▸ Instruction
Please copy each line below that contains the string "keine".

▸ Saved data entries
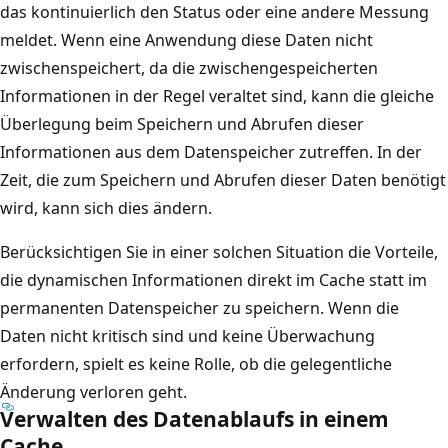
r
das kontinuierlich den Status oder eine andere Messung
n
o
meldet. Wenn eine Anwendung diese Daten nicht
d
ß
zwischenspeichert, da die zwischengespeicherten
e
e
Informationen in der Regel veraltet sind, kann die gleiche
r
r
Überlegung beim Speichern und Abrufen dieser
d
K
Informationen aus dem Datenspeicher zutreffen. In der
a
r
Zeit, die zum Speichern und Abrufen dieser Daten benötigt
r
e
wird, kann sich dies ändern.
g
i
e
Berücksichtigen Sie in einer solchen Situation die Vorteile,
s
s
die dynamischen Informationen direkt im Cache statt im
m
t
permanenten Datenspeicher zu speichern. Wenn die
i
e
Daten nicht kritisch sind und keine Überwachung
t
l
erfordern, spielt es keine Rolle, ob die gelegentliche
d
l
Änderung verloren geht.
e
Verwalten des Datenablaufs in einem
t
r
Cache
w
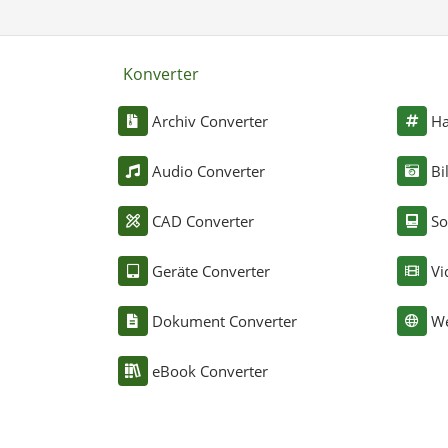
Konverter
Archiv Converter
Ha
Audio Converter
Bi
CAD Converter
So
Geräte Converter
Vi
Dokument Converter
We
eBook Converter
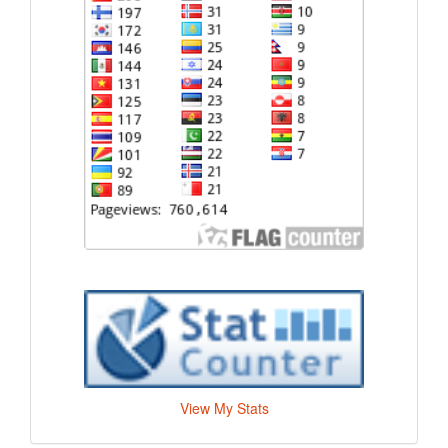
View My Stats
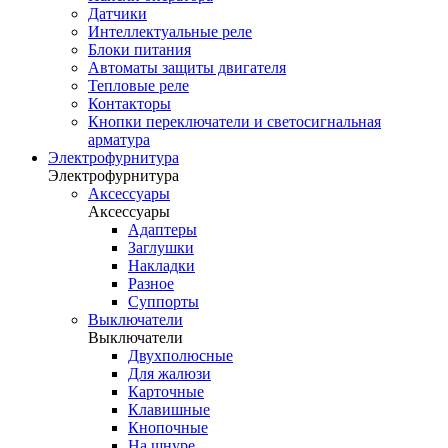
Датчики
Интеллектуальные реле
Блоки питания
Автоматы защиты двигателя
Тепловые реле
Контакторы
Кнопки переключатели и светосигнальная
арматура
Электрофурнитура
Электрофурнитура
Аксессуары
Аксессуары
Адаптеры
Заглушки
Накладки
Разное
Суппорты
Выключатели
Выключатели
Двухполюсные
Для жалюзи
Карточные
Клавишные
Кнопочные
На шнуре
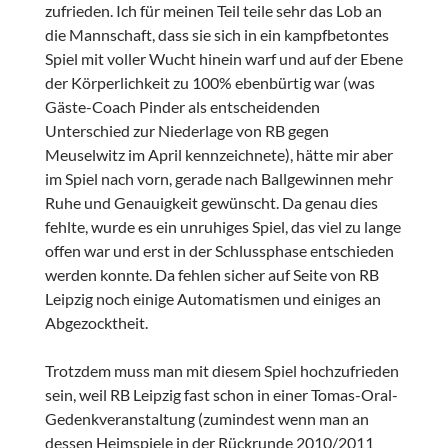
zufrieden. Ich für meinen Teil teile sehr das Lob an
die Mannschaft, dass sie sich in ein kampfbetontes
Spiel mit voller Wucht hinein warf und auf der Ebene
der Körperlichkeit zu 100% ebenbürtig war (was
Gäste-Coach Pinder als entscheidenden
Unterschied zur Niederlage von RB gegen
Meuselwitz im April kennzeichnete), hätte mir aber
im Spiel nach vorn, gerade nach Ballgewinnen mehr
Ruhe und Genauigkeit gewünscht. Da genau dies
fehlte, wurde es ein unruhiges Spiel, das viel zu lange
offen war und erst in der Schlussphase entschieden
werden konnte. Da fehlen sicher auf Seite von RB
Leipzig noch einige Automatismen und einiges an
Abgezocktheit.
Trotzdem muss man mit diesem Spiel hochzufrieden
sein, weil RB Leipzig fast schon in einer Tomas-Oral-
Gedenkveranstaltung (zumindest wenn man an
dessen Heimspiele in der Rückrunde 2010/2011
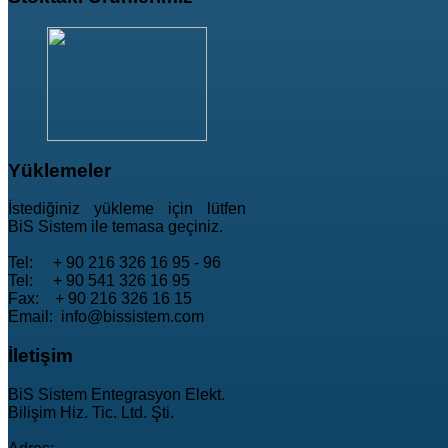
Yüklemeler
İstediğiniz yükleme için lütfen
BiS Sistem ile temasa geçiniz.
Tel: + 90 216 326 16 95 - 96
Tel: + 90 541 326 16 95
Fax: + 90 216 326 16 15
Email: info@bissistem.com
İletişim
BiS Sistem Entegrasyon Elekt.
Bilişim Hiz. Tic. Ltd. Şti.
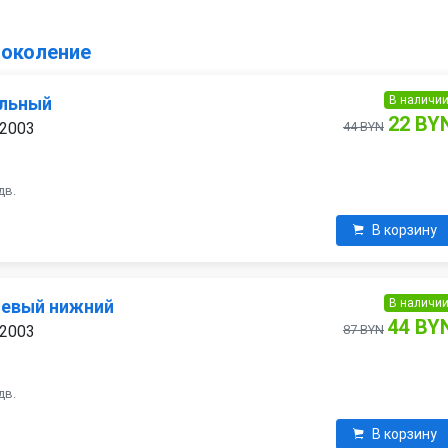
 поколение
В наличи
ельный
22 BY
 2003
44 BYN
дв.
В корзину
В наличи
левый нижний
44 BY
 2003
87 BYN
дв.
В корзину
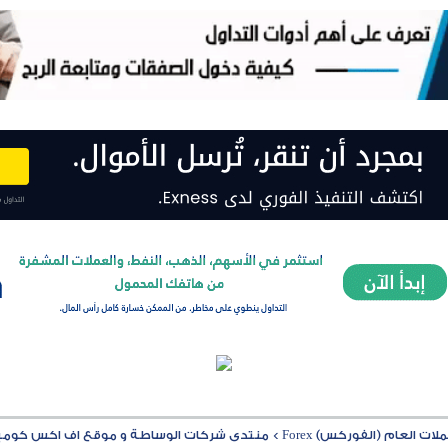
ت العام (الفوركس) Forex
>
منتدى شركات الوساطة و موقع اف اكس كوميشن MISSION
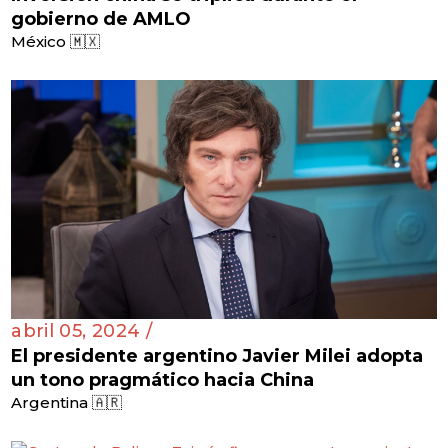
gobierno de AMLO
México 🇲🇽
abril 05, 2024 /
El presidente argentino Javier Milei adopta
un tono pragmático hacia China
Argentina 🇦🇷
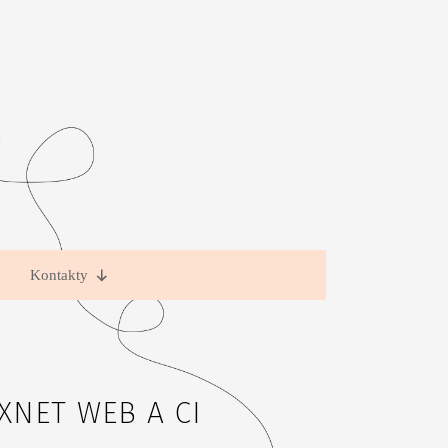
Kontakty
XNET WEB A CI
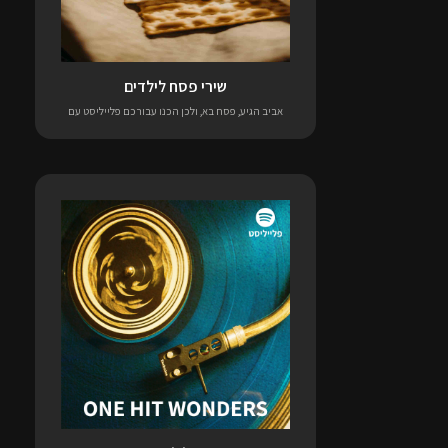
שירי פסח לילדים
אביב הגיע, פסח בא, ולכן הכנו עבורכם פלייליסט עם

▸ Solution
Daten nicht kritisch sind und keine Überwachung
erfordern, spielt es keine Rolle, ob die gelegentliche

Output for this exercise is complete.